Transcrevo aqui uma parte da reportagem na “Coleções caros amigos – a ditadura militar no Brasil o governo Geisel – extinta a luta armada”, infelizmente não tenho mais dados sobre a postagem, nome da editora, ano... pois só tenho um xérox da reportagem.

Márcio Mombach



A jornalista Ana Cavalcanti namorava Vandré quando o AI-5 e militares da linha-dura estavam à caça dele. Ana e o pai arriscaram a pele para pô-lo a salvo.

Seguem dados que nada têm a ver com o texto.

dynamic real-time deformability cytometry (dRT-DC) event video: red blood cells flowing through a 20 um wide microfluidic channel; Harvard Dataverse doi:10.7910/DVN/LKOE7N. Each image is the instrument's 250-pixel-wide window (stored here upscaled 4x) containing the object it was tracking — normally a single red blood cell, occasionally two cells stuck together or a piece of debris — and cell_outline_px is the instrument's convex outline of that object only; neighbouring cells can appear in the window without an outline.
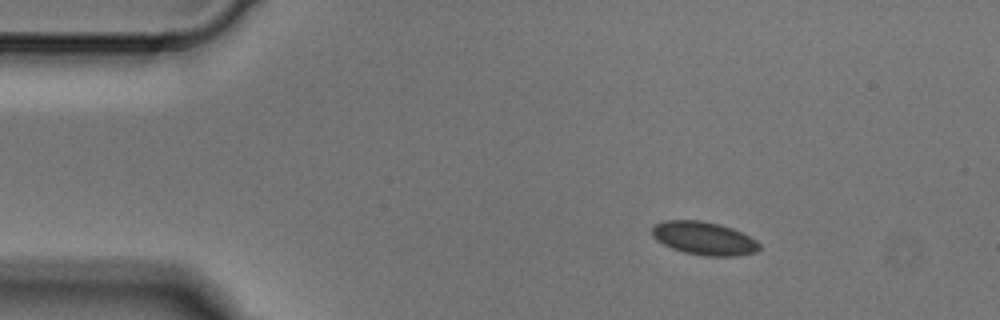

“Como Geraldo Vandré fugiu da ditadura

ANA CAVALCANTI – ESPECIAL PARA ESTA COLEÇÃO

Quando tocou a campainha da minha casa, em vila Mariana, Geraldo Vandré era a ultima pessoa que esperava encontrar no portão. Depois de ovacionado no III Festival Internacional da Canção, no Rio, em 1968, ele decidiu fazer um show no Teatro Opinião, Pra Não Dizer Que Não Falei das Flores, ou Caminhando. Acompanhado de músicos talentosos, Naná Vasconcelos entre eles, o espetáculo tinha começado havia poucas semanas e eu não imaginava vê-lo tão cedo em São Paulo.
Aquela não era uma visita como as outras. Geraldo estava angustiado, falava muito depressa. O AI-5 havia sido decretado. Ele achava a situação extremamente grave e não queria ficar na apartamento dele, na alameda Barros...

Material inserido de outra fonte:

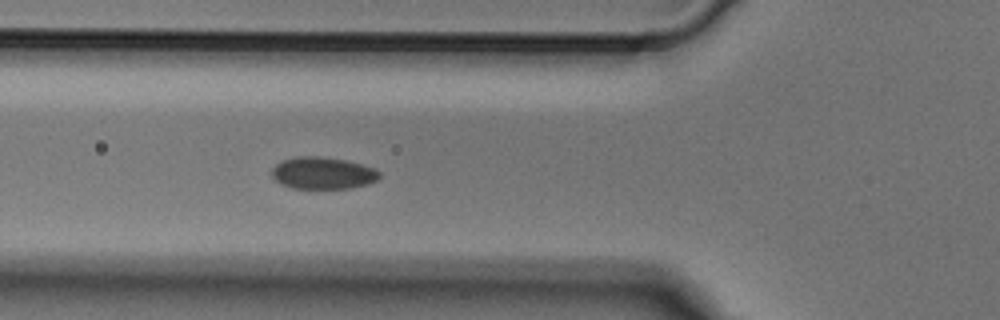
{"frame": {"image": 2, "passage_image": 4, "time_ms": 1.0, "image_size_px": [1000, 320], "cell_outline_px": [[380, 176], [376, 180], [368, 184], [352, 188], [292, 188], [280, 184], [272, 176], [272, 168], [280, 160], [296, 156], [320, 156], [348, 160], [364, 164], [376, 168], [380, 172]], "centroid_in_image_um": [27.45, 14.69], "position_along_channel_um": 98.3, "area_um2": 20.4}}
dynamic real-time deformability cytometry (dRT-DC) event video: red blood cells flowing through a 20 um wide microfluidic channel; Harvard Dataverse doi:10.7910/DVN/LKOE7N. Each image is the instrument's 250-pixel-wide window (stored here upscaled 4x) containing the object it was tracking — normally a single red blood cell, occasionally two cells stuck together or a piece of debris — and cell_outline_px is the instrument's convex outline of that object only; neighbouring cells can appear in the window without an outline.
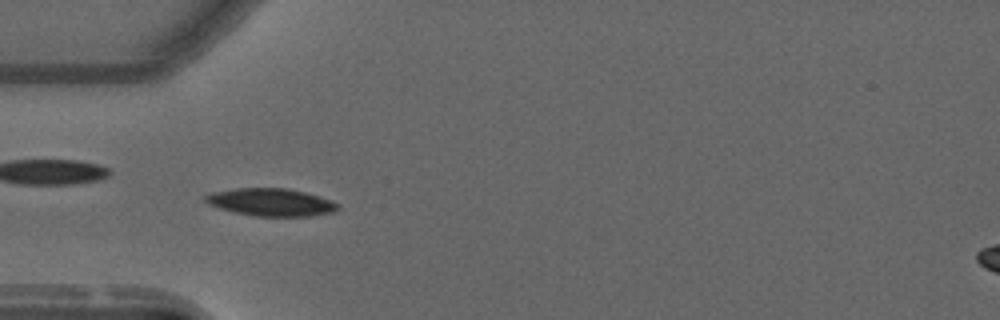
{"species": "common noctule bat (a hibernating species)", "species_latin": "Nyctalus noctula", "temperature_condition": "warm", "stored_images_in_passage": 8, "camera_frame_rate_fps": 3000, "um_per_image_px": 0.085, "animal": {"sex": "male", "forearm_length_mm": 52.5}, "frame": {"image": 1, "passage_image": 5, "time_ms": 1.333, "image_size_px": [1000, 320], "cell_outline_px": [[340, 208], [336, 212], [312, 216], [252, 216], [220, 208], [208, 204], [204, 200], [204, 196], [212, 192], [236, 188], [288, 188], [304, 192], [332, 200], [340, 204]], "centroid_in_image_um": [23.08, 17.19], "position_along_channel_um": 61.9, "area_um2": 21.44}}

Começaram os preparativos para tirar Vandré do país. O plano traçado: ele atravessaria a fronteira do Brasil com o Uruguai, de lá , ganharia o mundo. Primeiro chegaria a ALEGRETE, cidade gaucha a uma centena de quilômetros tanto do Uruguai quanto da Argentina. Uma família amiga o ajudaria a atravessar a fronteira.
Lembro que Geraldo não tinha passaporte. Ou melhor, tinha. Mas que , eu o guardei numa bolsa junto com um vidro de perfume. O perfume vazou e o passaporte ficou inutilizado.
Geraldo escolheu papai para levá-lo até ALEGRETE. Tínhamos uma Kombi. Contratamos um motorista e pegamos a estrada de madrugada. Meu pai e o motorista foram se revezando na direção. Paramos apenas para almoçar em uma churrascaria de beira de estrada. No ambiente simples e descontraído, com musica tocando alto. De repente ouvimos “Caminhando”. O susto foi enorme. Ficamos paralisados, achando que puseram a musica porque haviam reconhecido Geraldo, mas não. Era apenas um sucesso tocando.
Depois de viajar bem mais de 1.000 quilômetros, entregamos Geraldo à família em ALEGRETE. Conversamos alguns minutos e eu, papai e o motorista pegamos a estrada de volta. A despedida pra mim foi sofrida, chorei, mas Geraldo estava bem, dentro das circunstancias. Isso aconteceu em 1969.
Só fui vê-lo novamente em 1973, quando voltou ao Brasil. Encontrei um Geraldo bem diferente daquele homem de quem me despedi em ALEGRETE. Não saberia explicar o que aconteceu com a cabeça dele, nem quero tentar. O que faço questão de dizer é que Geraldo nunca foi preso nem torturado, como muita gente pensa e muitos jornais, livros e revistas, erroneamente, publicaram.
Hoje, Geraldo vive em um apartamento no centro de São Paulo, sozinho, tendo por companhia centenas de jornais de décadas passadas, empilhados nas várias mesas da sala. Viaja de vez em quando. Há pouco, passou uma temporada na Paraíba, onde nasceu. Não grava mais, não se apresenta na TV. Mas continua poeta e compondo. Isso a ditadura não consegui mudar.”